Over the last week, conservative pundits and bloggers have set their sights on Judge Sonia Sotomayor of the Second U.S. Circuit Court of Appeals. By most accounts, Sotomayor, who was first nominated to the federal bench by President George H.W. Bush in 1991, is an accomplished, respected jurist with a compelling personal story. Nonetheless, some on the far right have assailed her for daring to speak honestly and insightfully about the judicial process and what judging entails.

What precisely has drawn their ire? Sotomayor has challenged the popular illusion that a judge's job is simply to apply the precedents and principles that the law provides to the facts at hand. She has publicly acknowledged what legal scholars have recognized at least since Oliver Wendell Holmes Jr.'s famous observation that "the life of the law has not been logic; it has been experience."

As Sotomayor has explained, "personal experiences affect the facts that judges choose to see," and true impartiality may be impossible "in all, or even in most, cases." Her point is not that a good judge should surrender to those influences, but that to pretend they do not exist is to surrender to them.

More generally, to give unexamined weight to the experiences, worldviews, and ideologies of those who tend to occupy the bench is to favor the privileged.

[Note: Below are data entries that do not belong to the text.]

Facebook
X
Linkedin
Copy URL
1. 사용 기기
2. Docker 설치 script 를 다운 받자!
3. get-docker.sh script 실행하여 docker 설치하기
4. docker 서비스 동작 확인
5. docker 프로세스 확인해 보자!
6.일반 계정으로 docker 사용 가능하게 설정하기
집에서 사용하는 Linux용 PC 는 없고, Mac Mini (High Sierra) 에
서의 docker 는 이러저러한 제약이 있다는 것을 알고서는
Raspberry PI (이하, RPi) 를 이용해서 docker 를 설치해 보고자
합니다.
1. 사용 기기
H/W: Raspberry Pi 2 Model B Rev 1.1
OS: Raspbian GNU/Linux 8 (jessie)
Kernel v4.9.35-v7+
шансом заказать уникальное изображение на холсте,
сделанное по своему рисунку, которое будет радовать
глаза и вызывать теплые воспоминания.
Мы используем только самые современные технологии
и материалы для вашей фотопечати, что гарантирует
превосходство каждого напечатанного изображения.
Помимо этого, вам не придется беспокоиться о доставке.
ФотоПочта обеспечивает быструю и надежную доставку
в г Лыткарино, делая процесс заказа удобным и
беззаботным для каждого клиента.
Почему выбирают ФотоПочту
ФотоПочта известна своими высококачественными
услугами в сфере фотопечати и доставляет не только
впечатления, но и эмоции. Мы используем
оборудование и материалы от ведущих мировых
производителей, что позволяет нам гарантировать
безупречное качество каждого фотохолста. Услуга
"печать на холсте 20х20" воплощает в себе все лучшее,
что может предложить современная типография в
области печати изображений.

It is bias in the name of neutrality and a thumb on the scale in the guise of equality.

Thus, while Sotomayor has continually questioned her own "opinions, sympathies, and prejudices" in a struggle to approach objectivity, she has nonetheless wondered "whether by ignoring our differences as women or men of color we do a disservice both to the law and society."

Sotomayor's statements are hardly grounds for disqualification; indeed, they are supported by a century of legal scholarship that is now the stuff of many first-year law classes. All judges by necessity resort to their own moral and political values when analyzing complex factual questions and ambiguous statutory language. And all judges are susceptible to cognitive proclivities and limitations - often beyond their awareness and control.

The judicial behavior associated with "activism" is not exceptional; activism is just the term conservatives use for judges whose experiences lead them to interpret the facts, decipher the doctrine, and construe the language in ways they disagree with.

In a recent study of more than 20,000 federal court decisions, legal scholars Cass Sunstein and Thomas Miles discovered significant partisan bias (both liberal and conservative) in judicial rulings upholding or striking down the decisions of federal agencies. And, somewhat surprisingly, the conservative members of the Supreme Court demonstrated the most judicial activism, as measured by the share of agency decisions they voted to overturn.

It's time to extinguish the misconception that the law is something that exists "out there" in its own right, and which judges merely observe and apply. Sotomayor has shown the courage to speak the truth - that the law is subject to interpretation and, "whether born from experience or inherent physiological or cultural differences, ... our gender and national origins may and will make a difference in our judging."

Being honest and acknowledging the biases we all bring to interpretive tasks is a critically important step toward fair and equal justice. For this, Sotomayor deserves our respect and admiration.